Question

If the three normals drawn to the parabola, $y^2=2x$ pass through the point $\left(a,0\right),a\ne 0$, then ‘$a$’ must be greater than

• A. $1$
• B. $\frac{1}{2}$
• C. $-\frac{1}{2}$
• D. $-1$

Answer 1

The correct option is A

$1$

Explanation for the correct option.

Step 1. Finding the equation of the normal:

The equation of the normal drawn to the parabola of the form $y^2=4ax$ is given as $y=mx-2am-a{m}^3$.

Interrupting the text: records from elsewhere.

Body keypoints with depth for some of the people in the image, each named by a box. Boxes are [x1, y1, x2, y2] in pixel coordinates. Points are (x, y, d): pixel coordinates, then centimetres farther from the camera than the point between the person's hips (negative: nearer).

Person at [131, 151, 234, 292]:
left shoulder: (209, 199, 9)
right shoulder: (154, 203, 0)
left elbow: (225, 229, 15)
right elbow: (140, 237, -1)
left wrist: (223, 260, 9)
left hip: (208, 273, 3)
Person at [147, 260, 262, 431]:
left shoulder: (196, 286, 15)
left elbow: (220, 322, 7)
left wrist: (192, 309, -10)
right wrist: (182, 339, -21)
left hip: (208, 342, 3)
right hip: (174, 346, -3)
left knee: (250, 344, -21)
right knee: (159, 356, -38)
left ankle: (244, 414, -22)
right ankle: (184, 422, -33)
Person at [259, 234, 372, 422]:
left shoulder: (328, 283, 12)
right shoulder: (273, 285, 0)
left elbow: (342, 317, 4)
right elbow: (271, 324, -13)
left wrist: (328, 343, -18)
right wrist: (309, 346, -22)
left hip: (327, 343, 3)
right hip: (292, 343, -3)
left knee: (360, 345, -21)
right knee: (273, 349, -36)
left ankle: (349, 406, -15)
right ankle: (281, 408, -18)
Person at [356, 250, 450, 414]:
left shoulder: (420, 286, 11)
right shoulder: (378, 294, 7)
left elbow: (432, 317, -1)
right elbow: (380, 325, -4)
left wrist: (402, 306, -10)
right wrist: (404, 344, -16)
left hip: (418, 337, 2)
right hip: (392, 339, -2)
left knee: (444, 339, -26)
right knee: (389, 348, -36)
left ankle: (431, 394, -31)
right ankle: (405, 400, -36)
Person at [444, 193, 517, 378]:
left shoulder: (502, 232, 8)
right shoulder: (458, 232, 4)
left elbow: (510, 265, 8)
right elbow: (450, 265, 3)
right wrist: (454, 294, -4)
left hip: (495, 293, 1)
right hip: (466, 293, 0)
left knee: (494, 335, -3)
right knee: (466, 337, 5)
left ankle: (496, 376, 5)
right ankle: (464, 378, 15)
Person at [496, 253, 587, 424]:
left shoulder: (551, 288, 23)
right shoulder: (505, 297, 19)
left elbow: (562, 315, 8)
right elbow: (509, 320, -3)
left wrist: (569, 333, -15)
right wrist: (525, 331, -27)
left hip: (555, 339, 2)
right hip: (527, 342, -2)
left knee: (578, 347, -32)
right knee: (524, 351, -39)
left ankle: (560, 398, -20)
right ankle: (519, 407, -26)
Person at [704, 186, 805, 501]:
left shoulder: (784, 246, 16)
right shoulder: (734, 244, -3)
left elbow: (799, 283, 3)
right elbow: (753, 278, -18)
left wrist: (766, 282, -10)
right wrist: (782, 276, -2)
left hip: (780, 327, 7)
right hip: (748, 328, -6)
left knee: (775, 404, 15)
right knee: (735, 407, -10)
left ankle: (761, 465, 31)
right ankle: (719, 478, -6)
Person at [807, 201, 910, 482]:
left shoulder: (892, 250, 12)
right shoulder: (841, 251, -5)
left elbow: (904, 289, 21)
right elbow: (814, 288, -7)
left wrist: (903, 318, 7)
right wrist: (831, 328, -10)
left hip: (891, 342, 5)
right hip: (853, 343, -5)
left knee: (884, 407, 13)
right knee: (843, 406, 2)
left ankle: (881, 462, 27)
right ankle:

For the parabola $y^2=2x$, the value of constant $a$ is given by comparing the equation with the standard form:

$\begin{array}{rcl}4a& =& 2\\ & \Rightarrow & a=\frac{2}{4}\\ & \Rightarrow & a=\frac{1}{2}\end{array}$

So the equation of normal drawn to parabola $y^2=2x$ is given by substituting $a=\frac{1}{2}$ in the equation $y=mx-2am-a{m}^3$:

$\begin{array}{rcl}& \Rightarrow & y=mx-2\times \frac{1}{2}m-\frac{1}{2}{m}^3\\ & \Rightarrow & y=mx-m-\frac{1}{2}{m}^3\end{array}$

Step 2. Substitute the point in the equation and find the value of $a$.

As the point $(a,0)$ passes through the normal, so substitute the point in the equation of the normal.

$\begin{array}{rcl}0& =& ma-m-\frac{1}{2}{m}^3\\ & \Rightarrow & 0=2ma-2m-m^3\\ & \Rightarrow & 0=m(2a-2-m^2)\end{array}$

So either $m=0$ or

$\begin{array}{rcl}& \Rightarrow & 2a-2-m^2=0\\ & \Rightarrow & 2a-2=m^2\end{array}$

Now, for the parabola to have three normals $m^2>0$ so:

$\begin{array}{rcl}2a-2& >& 0\\ & \Rightarrow & 2a-2+2>0+2\\ & \Rightarrow & 2a>2\\ & \Rightarrow & a>\frac{2}{2}\\ & \Rightarrow & a>1\end{array}$

Hence, the correct option is A.